My approach has been to teach the negative first. We explain the theology of each artificial method and the harm it causes to marriages, to health and to family life. Then we teach our experiences in working with the World Health Organization's five-nation field study of the effectiveness of the ovulation method. We explain to them that the couples in the El Salvador part of the study were illiterate, undernourished, unmarried and often unhealthy or lacking the blessing of a sacramental marriage. Despite the adverse circumstances, every participant in the study there was able to identify the couple's fertile time in each cycle.

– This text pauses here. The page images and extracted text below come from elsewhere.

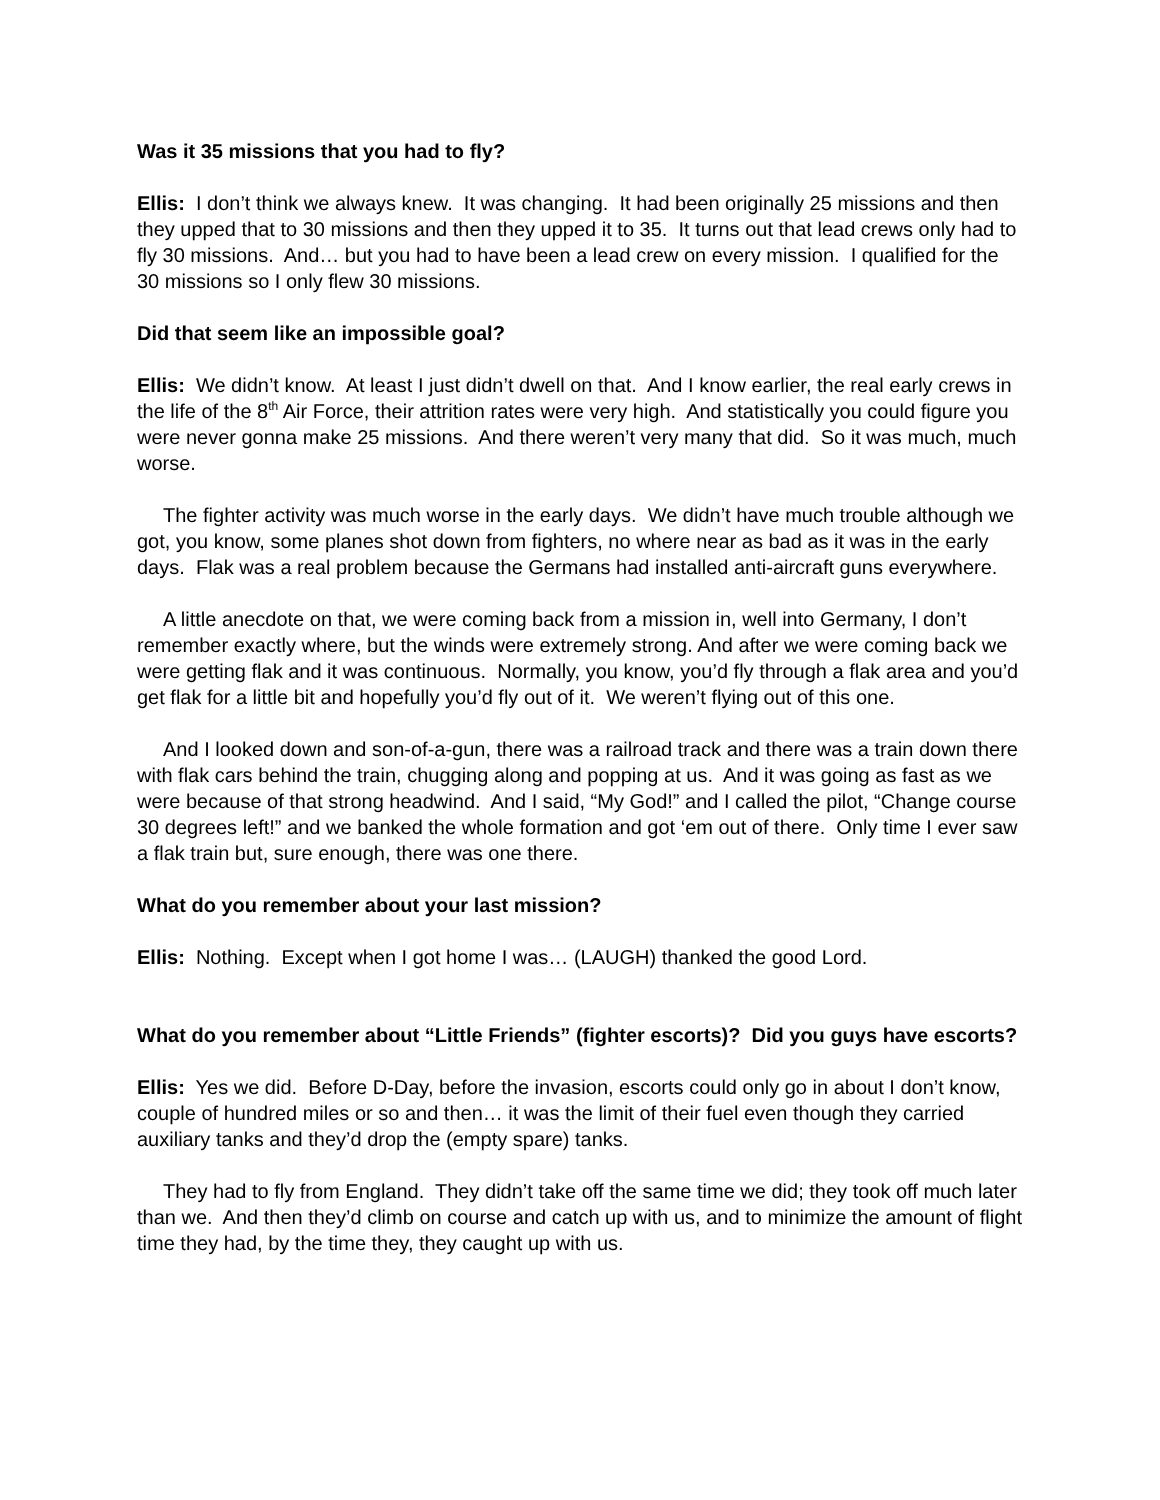Was it 35 missions that you had to fly?
Ellis: I don’t think we always knew. It was changing. It had been originally 25 missions and then they upped that to 30 missions and then they upped it to 35. It turns out that lead crews only had to fly 30 missions. And… but you had to have been a lead crew on every mission. I qualified for the 30 missions so I only flew 30 missions.
Did that seem like an impossible goal?
Ellis: We didn’t know. At least I just didn’t dwell on that. And I know earlier, the real early crews in the life of the 8<sup>th</sup> Air Force, their attrition rates were very high. And statistically you could figure you were never gonna make 25 missions. And there weren’t very many that did. So it was much, much worse.
The fighter activity was much worse in the early days. We didn’t have much trouble although we got, you know, some planes shot down from fighters, no where near as bad as it was in the early days. Flak was a real problem because the Germans had installed anti-aircraft guns everywhere.
A little anecdote on that, we were coming back from a mission in, well into Germany, I don’t remember exactly where, but the winds were extremely strong. And after we were coming back we were getting flak and it was continuous. Normally, you know, you’d fly through a flak area and you’d get flak for a little bit and hopefully you’d fly out of it. We weren’t flying out of this one.
And I looked down and son-of-a-gun, there was a railroad track and there was a train down there with flak cars behind the train, chugging along and popping at us. And it was going as fast as we were because of that strong headwind. And I said, “My God!” and I called the pilot, “Change course 30 degrees left!” and we banked the whole formation and got ‘em out of there. Only time I ever saw a flak train but, sure enough, there was one there.
What do you remember about your last mission?
Ellis: Nothing. Except when I got home I was… (LAUGH) thanked the good Lord.
What do you remember about “Little Friends” (fighter escorts)? Did you guys have escorts?
Ellis: Yes we did. Before D-Day, before the invasion, escorts could only go in about I don’t know, couple of hundred miles or so and then… it was the limit of their fuel even though they carried auxiliary tanks and they’d drop the (empty spare) tanks.
They had to fly from England. They didn’t take off the same time we did; they took off much later than we. And then they’d climb on course and catch up with us, and to minimize the amount of flight time they had, by the time they, they caught up with us.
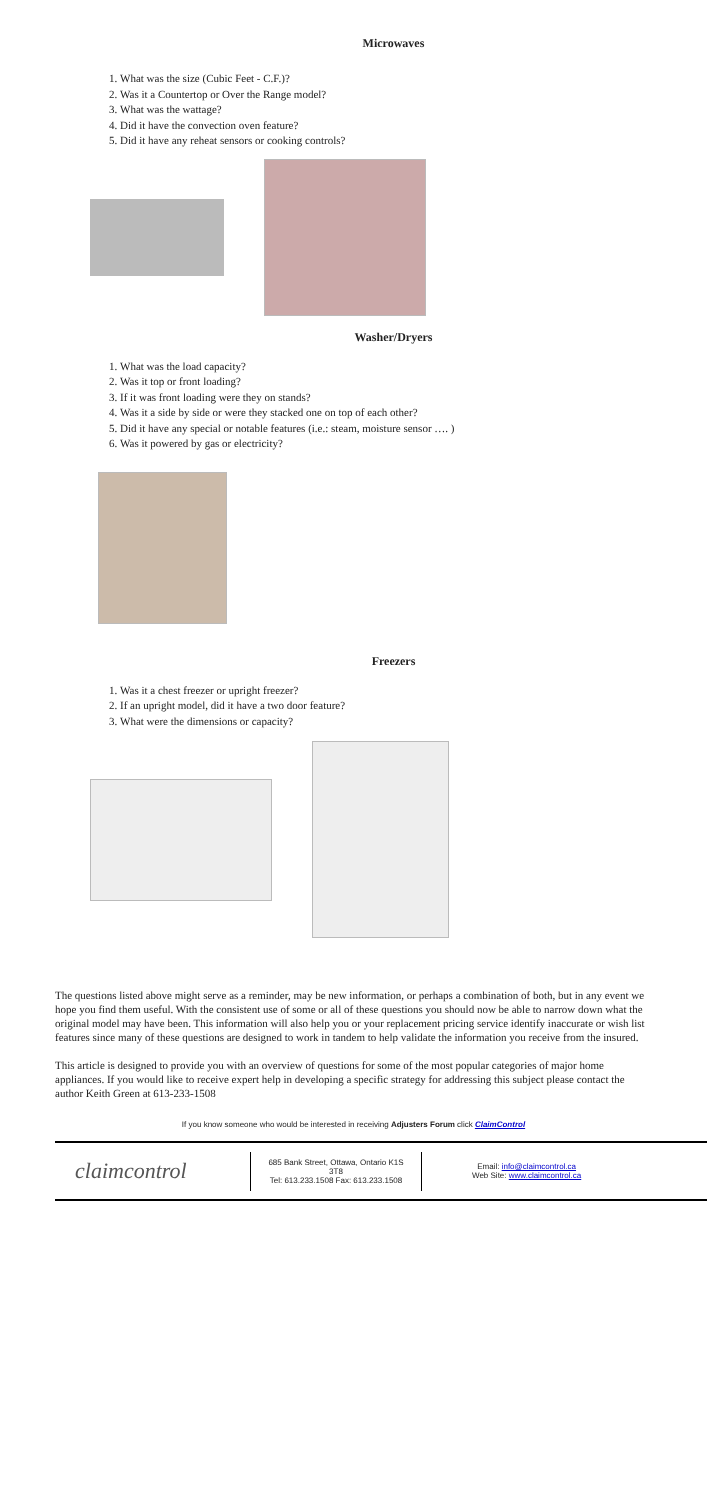Microwaves
1. What was the size (Cubic Feet - C.F.)?
2. Was it a Countertop or Over the Range model?
3. What was the wattage?
4. Did it have the convection oven feature?
5. Did it have any reheat sensors or cooking controls?
Washer/Dryers
1. What was the load capacity?
2. Was it top or front loading?
3. If it was front loading were they on stands?
4. Was it a side by side or were they stacked one on top of each other?
5. Did it have any special or notable features (i.e.: steam, moisture sensor …. )
6. Was it powered by gas or electricity?
Freezers
1. Was it a chest freezer or upright freezer?
2. If an upright model, did it have a two door feature?
3. What were the dimensions or capacity?
The questions listed above might serve as a reminder, may be new information, or perhaps a combination of both, but in any event we hope you find them useful. With the consistent use of some or all of these questions you should now be able to narrow down what the original model may have been. This information will also help you or your replacement pricing service identify inaccurate or wish list features since many of these questions are designed to work in tandem to help validate the information you receive from the insured.
This article is designed to provide you with an overview of questions for some of the most popular categories of major home appliances. If you would like to receive expert help in developing a specific strategy for addressing this subject please contact the author Keith Green at 613-233-1508
If you know someone who would be interested in receiving Adjusters Forum click ClaimControl
claimcontrol
685 Bank Street, Ottawa, Ontario K1S 3T8
Tel: 613.233.1508 Fax: 613.233.1508
Email: info@claimcontrol.ca
Web Site: www.claimcontrol.ca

When we tell priests that the World Health Organization, in its preliminary report, indicated that it was as effective as or superior to any artificial method, they are startled and elated. They realize that there is an alternative they can practice, and while it isn't the easiest method it surely is the safest. I try to convince priests that if poor folks in the rural areas of El Salvador can make the method work effectively, the folks in their parish can do the same.

We priests are interested in the problems of family life. We are interested in the joys and successes as well. Teach us, and you will find us more than interested in NFP.

Fr. St. Marie is a priest of the Diocese of Cleveland. At present be is attached to CENPAFAL, the Latin American Episcopal Conference.